Maritime Security Specialist and Secretary General of the Merchant Seafarers Association of Nigeria, Captain Alfred Oniye, said: “We actually expect the best from the maritime sector. The Ministry of Marine and Blue Economy has been in place. We have been waiting for long for this kind of thing to come up.”

He pointed out that Nigeria as a country was seriously bleeding through the maritime industry, saying that the economic potential in the maritime sector has not really been tapped.

He added that with the potential of Nigeria’s maritime industry, the country shouldn’t be borrowing money, adding that Nigeria as a country is too blessed to be borrowing money.

He hinted that the maritime industry alone could generate nothing less than $100 billion annually for the government.

“It is only people who have an insight that will seize these opportunities. Maritime has what it takes to create jobs for more than 50,000 Nigerians directly and has what it takes to create jobs for nothing less than three million Nigerians indirectly. It takes someone who has insight,” he said.

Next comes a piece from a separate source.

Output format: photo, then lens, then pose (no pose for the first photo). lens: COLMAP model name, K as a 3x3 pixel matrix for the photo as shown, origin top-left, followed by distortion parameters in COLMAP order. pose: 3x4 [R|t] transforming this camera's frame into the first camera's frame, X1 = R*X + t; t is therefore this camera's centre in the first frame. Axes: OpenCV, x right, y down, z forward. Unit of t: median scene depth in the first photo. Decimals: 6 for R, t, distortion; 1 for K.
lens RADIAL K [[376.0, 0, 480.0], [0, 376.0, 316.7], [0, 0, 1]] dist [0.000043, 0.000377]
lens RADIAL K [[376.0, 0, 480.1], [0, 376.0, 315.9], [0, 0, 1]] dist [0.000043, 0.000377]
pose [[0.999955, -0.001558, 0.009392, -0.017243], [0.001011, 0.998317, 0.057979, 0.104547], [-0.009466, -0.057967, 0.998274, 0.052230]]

The Minister of Marine and Blue Economy, Adegboyega Oyetola, who is saddled with the responsibility of harnessing opportunities in the sector, has begun the process of familiarising himself with the system, assuring of his commitment to scaling up the rating of Nigerian ports.

Oyetola said that the ministry was ready to launch a roadmap into harnessing the potential of the blue economy in Nigeria.

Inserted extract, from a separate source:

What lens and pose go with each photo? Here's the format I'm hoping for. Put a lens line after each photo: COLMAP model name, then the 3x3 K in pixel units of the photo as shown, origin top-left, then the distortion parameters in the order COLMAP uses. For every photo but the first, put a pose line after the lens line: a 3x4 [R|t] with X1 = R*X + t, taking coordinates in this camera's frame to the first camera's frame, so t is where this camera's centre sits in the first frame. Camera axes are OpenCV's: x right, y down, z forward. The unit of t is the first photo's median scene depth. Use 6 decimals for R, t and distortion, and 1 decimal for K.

“Very soon, we will be talking of launching the roadmap and some of these things will be incorporated in the roadmap,” he said.

The minister has also informed that the rehabilitation of dilapidated infrastructures across Nigerian ports would gulp a whopping $1 billion.

Oyetola said the use of scanners should be imperative to all the ports of the nation, even as he wondered why the Nigeria Customs Service should be subjecting all imported containers to 100 per cent physical examination.

“The use of scanner is imperative and the Customs CG has to buy into what we are saying.

“Attitudinal problems are what we have because even if we have 10 scanners and the boys refuse to do the right thing, we are wasting our time.

“We have to get the endorsement of the president that scanners must be used at the ports,” he stated.

Speaking further, he said: “One of the things we are trying to do now is the rehabilitation of all the ports and it will cost a billion dollars and if we don’t do that, the ports will collapse

“One of the problems we have is that we lack maintenance culture. We understand the critical role the maritime sector plays in an economy such as ours. It is imperative that we quickly move towards improving the navigability of the waters, build the draughts of our ports and shift to 24 to 48 hours cargo clearance, ensure adequate connectivity from port to hinterland through an efficient road network.”

Oyetola said his ministry was determined to improve the country’s balance of trade by promoting export, which is crucial to earning foreign exchange and strengthening the value of the naira.

“You can rest assured of my unflinching support towards the implementation of such initiatives. Let me seize this moment to reaffirm the renewed commitment and result-oriented approach of the ministry,” he said.